AB 2492—Changes to California False Claims Act Expand Whistleblower Protections
On September 27, 2012, Governor Brown signed AB 2492 amending the California False Claims Act (CFCA) to align with the federal False Claims Act. The CFCA applies to persons who knowingly make false claims for money, property, or services to the state.
The bill adds whistleblower protections that are expanded to include not only employees but also contractors and agents. It also increases civil penalties for false claims against the state from a range of $5,000-$10,500 to $5,500-$11,000. Whistleblowers can recover legal fees and costs. The amended statute now allows for the potential recovery of a reduced award even if the whistleblower planned or initiated the violation.
Under the new law, which goes into effect on January 1, 2013, defendants can recover attorneys’ fees if the defendant prevails and the court finds that the case was clearly frivolous.
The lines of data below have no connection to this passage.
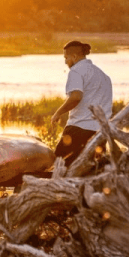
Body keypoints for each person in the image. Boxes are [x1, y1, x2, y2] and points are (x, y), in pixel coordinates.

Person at [48, 39, 113, 168]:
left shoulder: (76, 71)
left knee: (61, 166)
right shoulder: (103, 75)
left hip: (78, 130)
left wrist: (58, 113)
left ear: (74, 56)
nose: (65, 62)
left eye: (66, 58)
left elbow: (76, 97)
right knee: (93, 171)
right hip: (100, 132)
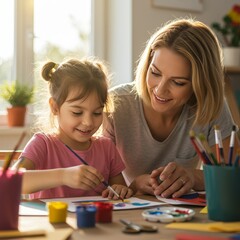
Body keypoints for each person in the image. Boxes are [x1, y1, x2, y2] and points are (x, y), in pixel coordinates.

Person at [102, 18, 236, 198]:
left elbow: (232, 176)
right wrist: (134, 185)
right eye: (155, 73)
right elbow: (100, 182)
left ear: (200, 85)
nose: (160, 89)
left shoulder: (211, 107)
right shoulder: (114, 105)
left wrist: (193, 177)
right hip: (128, 209)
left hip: (187, 217)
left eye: (178, 82)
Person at [13, 57, 133, 200]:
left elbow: (120, 190)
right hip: (52, 222)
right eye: (77, 112)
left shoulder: (106, 148)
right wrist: (63, 176)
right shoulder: (43, 144)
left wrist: (120, 190)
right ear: (55, 107)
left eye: (97, 113)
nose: (88, 122)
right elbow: (12, 181)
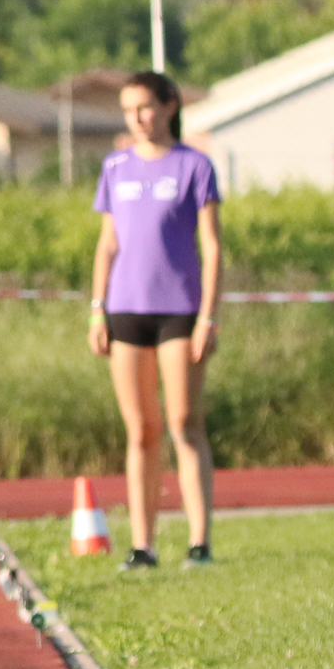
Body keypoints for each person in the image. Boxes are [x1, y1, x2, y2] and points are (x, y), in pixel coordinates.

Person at [85, 71, 222, 569]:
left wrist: (208, 316)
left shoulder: (194, 166)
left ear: (169, 106)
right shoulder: (116, 167)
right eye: (128, 110)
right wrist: (97, 308)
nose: (137, 118)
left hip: (180, 310)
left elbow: (212, 246)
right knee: (141, 430)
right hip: (125, 310)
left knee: (183, 423)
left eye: (144, 107)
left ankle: (199, 542)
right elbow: (108, 243)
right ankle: (143, 545)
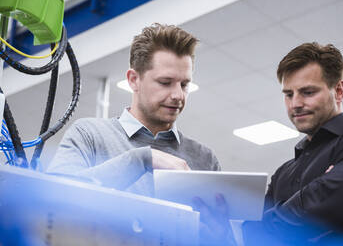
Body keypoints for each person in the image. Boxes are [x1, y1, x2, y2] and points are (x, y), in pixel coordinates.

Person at [46, 23, 220, 196]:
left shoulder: (205, 159)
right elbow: (55, 195)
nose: (178, 95)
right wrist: (141, 160)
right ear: (133, 80)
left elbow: (227, 223)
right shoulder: (90, 135)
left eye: (184, 84)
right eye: (165, 82)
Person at [241, 42, 343, 245]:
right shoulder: (282, 174)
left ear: (338, 91)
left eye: (308, 92)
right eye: (288, 94)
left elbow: (322, 212)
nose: (295, 104)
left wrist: (269, 223)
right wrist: (317, 190)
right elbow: (251, 235)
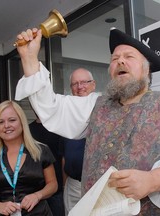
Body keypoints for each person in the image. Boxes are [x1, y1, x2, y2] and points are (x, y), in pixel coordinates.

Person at [14, 28, 160, 215]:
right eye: (115, 59)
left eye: (129, 57)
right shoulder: (95, 104)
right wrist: (30, 59)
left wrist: (152, 180)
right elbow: (53, 109)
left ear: (146, 69)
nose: (120, 62)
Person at [0, 100, 58, 216]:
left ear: (22, 122)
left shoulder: (41, 151)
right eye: (0, 122)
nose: (7, 126)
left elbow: (53, 184)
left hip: (38, 213)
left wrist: (37, 195)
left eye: (12, 120)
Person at [62, 68, 96, 215]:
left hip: (98, 185)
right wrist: (65, 186)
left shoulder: (105, 111)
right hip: (73, 185)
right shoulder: (66, 116)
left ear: (93, 85)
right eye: (75, 84)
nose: (79, 87)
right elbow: (64, 156)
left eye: (84, 82)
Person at [29, 114, 65, 216]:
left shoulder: (58, 128)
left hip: (56, 187)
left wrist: (64, 183)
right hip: (34, 190)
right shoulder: (28, 130)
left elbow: (63, 158)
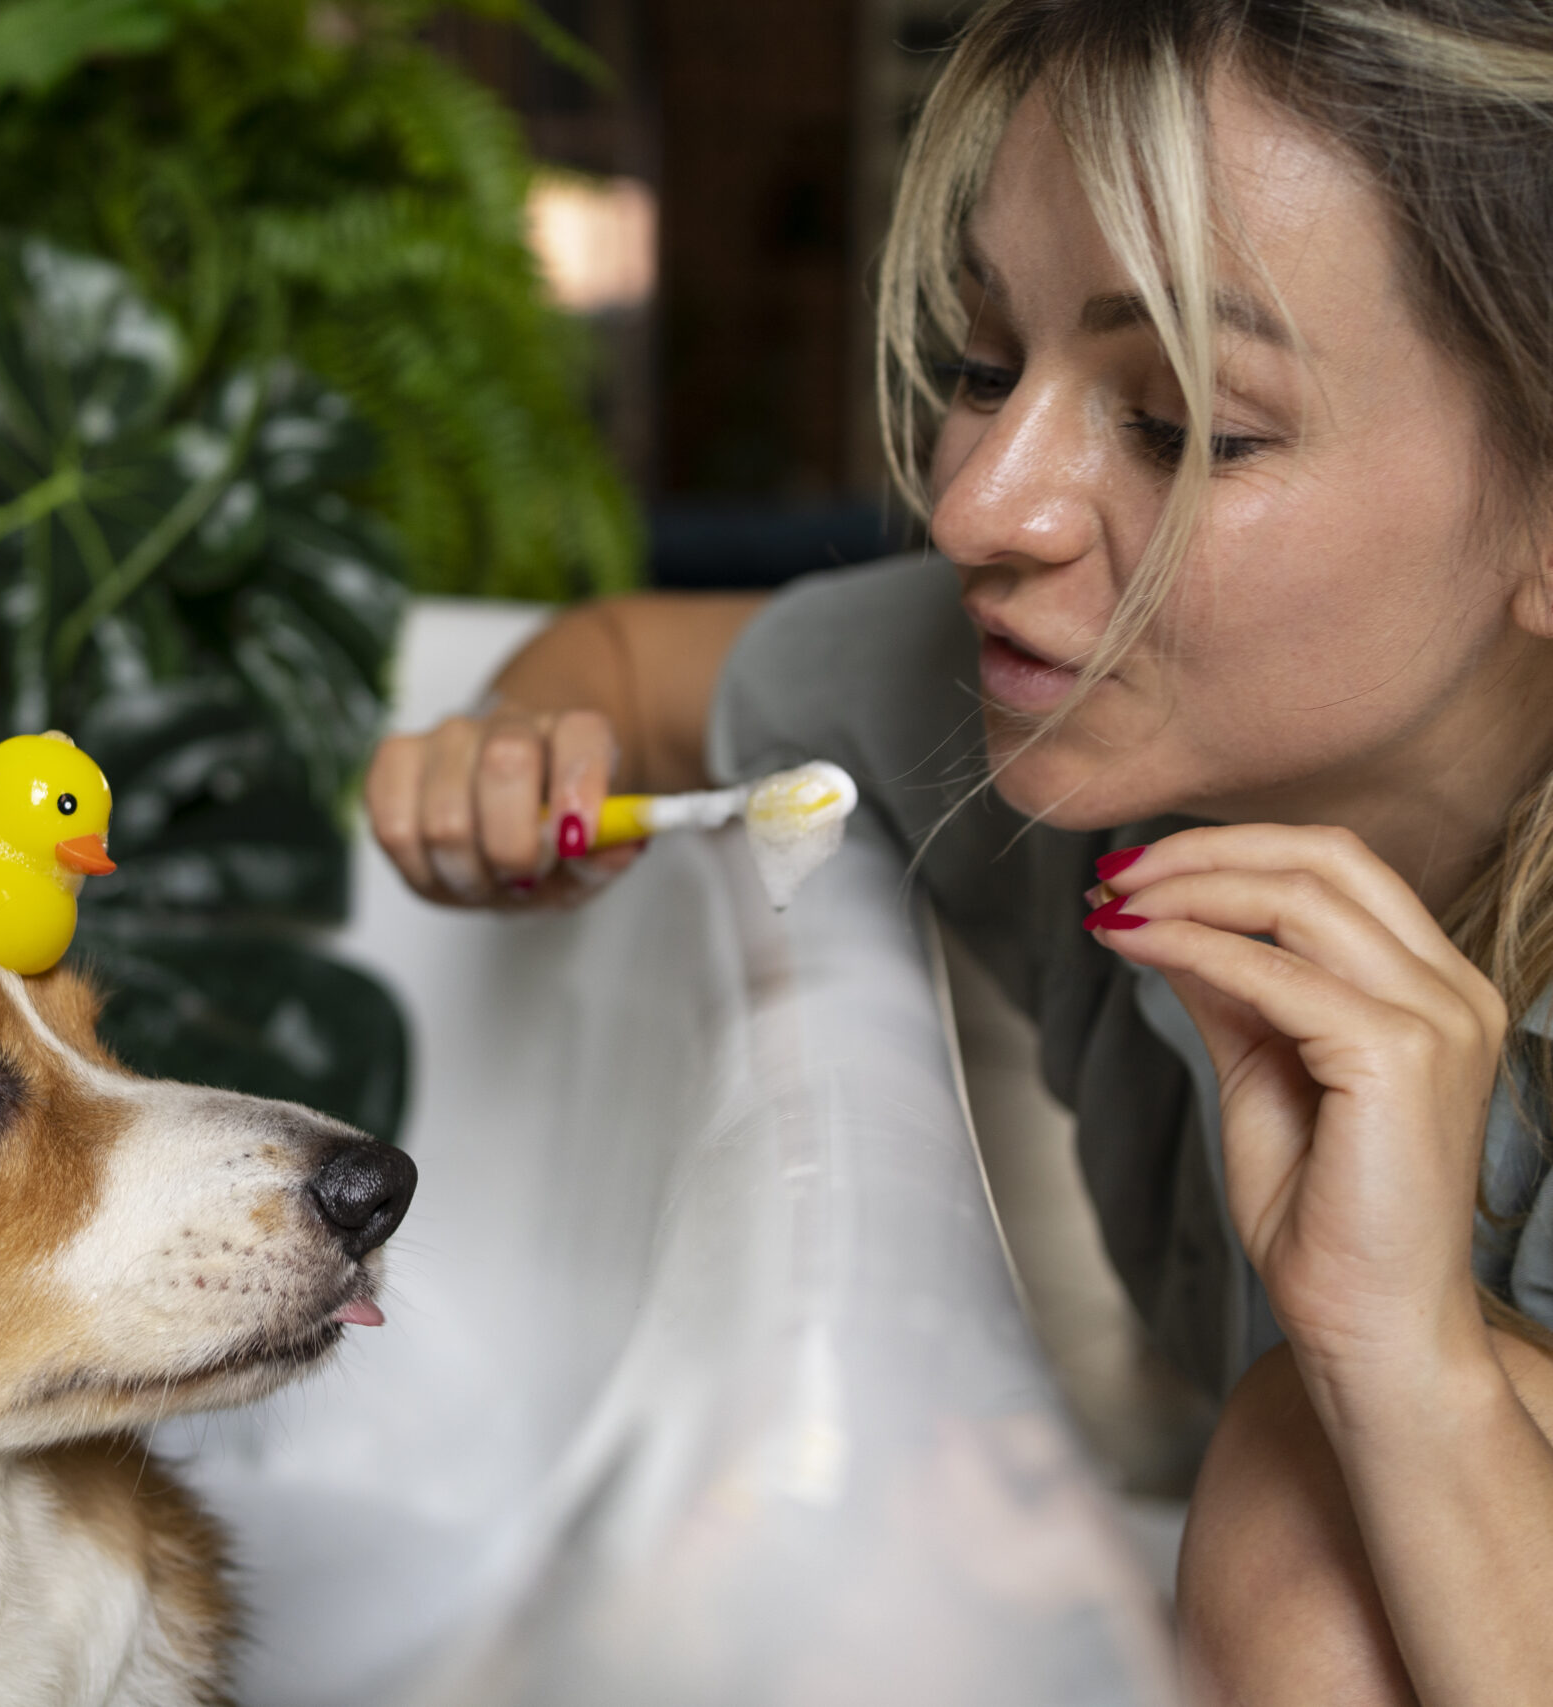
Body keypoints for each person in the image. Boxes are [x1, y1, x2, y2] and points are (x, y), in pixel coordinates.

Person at [364, 0, 1553, 1698]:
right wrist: (511, 766)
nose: (982, 505)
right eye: (988, 364)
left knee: (1312, 1515)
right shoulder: (1064, 704)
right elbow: (622, 669)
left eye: (1185, 424)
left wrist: (1403, 1361)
AB 2396—Infants in the Entertainment Industry
It is prohibited to employ infants younger than one month on a motion picture set or on location unless a prescribed certification is made by a physician and surgeon who is board certified in pediatrics. AB 2396 provides that the requirement of medical certification must be met before a temporary permit for employment may be issued for the infant.
SB 1381—Change of Term from “Mental Retardation” to “Intellectual Disability”
SB 1381 changes the term “mental retardation” to “intellectual disability” in various California statutes, including under the definition of “mental disability” in the Fair Employment and Housing Act.
SB 1370—Prevailing Wage Rate Requirements To Be Posted on the Department of Industrial Relations Website
SB 1370 requires the Director of Industrial Relations (DIR) to post a list of every California Code section and the language therein that relates to prevailing wage rate requirements for workers employed in a public work project on the DIR’s website on or before June 1, 2013. The DIR will update the list on February 1, annually.
SB 1186—Access Lawsuits Under the Americans with Disabilities Act
SB 1186, signed by Governor Brown on September 19, 2012, seeks to limit frivolous Americans with Disabilities Act (ADA) access lawsuits in California and expand access to businesses for those with disabilities. The new law requires that at least 30 days prior to filing a lawsuit for lack of access, a notice be sent to the business, alerting the owner of a potential violation or infraction. The new law also prohibits “demand for money” letters that propose to drop the lawsuit in exchange for a monetary payment.
In addition, the law requires landlords to disclose whether their buildings or properties are state certified and in compliance with ADA laws. The new law also significantly reduces damages against business owners who correct alleged violations within 30 to 60 days of receiving a complaint.
SB 1038—Elimination of the Fair Employment and Housing Commission
SB 1038 eliminates the Fair Employment and Housing Commission and transfers its duties to a new Fair Employment and Housing Council within the Department of Fair Employment and Housing (DFEH). It also allows the DFEH to file cases directly in court, after requiring all parties to undergo free mandatory dispute resolution. Further, it authorizes courts to award the DFEH reasonable attorneys’ fees and costs if successful, to be put into a special fund to offset costs of the department.